*Provided material:*
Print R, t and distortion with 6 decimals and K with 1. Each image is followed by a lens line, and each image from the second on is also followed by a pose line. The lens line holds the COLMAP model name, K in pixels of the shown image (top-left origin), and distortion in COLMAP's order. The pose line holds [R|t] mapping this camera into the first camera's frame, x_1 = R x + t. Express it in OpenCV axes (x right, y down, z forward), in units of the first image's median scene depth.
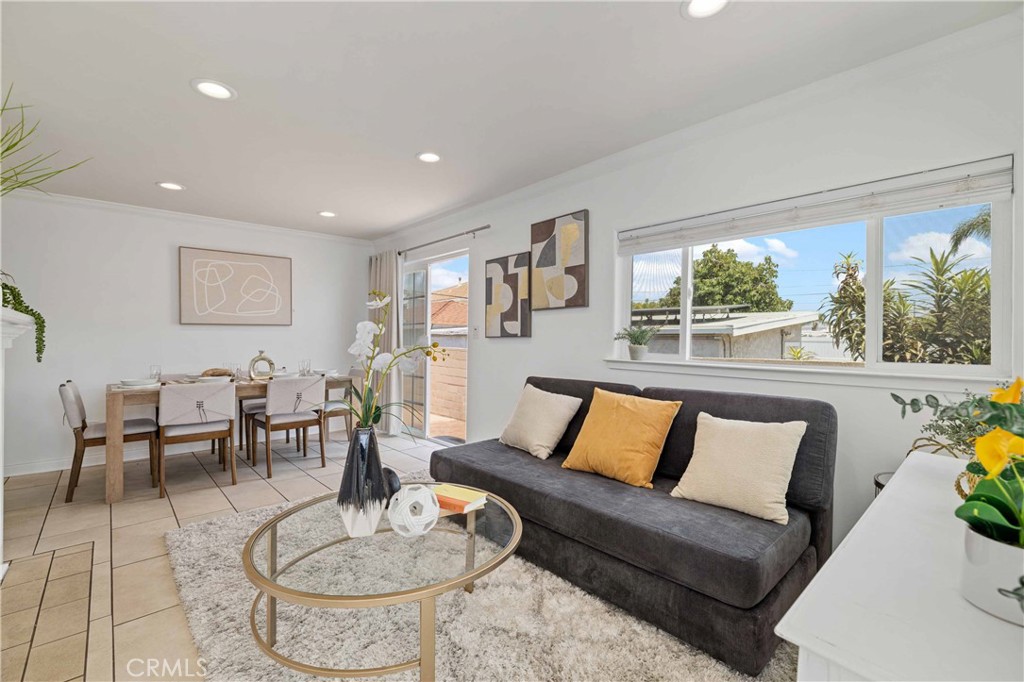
lens RADIAL K [[432.2, 0, 510.6], [0, 432.2, 337.5], [0, 0, 1]] dist [0.003601, 0.000160]
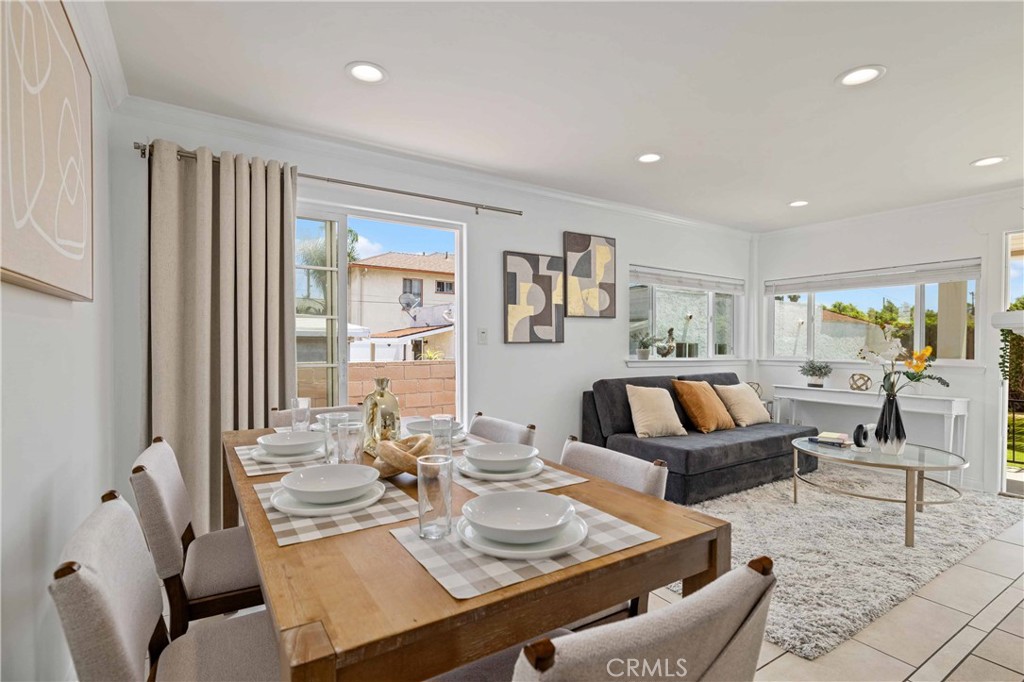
lens RADIAL K [[492.2, 0, 511.1], [0, 492.2, 346.9], [0, 0, 1]] dist [-0.001018, 0.000369]
pose [[0.178025, -0.011386, 0.983960, -1.094243], [-0.009037, 0.999872, 0.013205, -0.005714], [-0.983985, -0.011243, 0.177899, 0.908819]]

*Exercise brief:*
Each line of the material needs to be given again exactly, without any of its pictures.

*Written solution:*
Print R, t and distortion with 6 decimals and K with 1. Each image is followed by a lens line, and each image from the second on is also followed by a pose line. The lens line holds the COLMAP model name, K in pixels of the shown image (top-left origin), and distortion in COLMAP's order. The pose line holds [R|t] mapping this camera into the first camera's frame, x_1 = R x + t. Express it in OpenCV axes (x right, y down, z forward), in units of the first image's median scene depth.
lens RADIAL K [[432.2, 0, 510.6], [0, 432.2, 337.5], [0, 0, 1]] dist [0.003601, 0.000160]
lens RADIAL K [[492.2, 0, 511.1], [0, 492.2, 346.9], [0, 0, 1]] dist [-0.001018, 0.000369]
pose [[0.178025, -0.011386, 0.983960, -1.094243], [-0.009037, 0.999872, 0.013205, -0.005714], [-0.983985, -0.011243, 0.177899, 0.908819]]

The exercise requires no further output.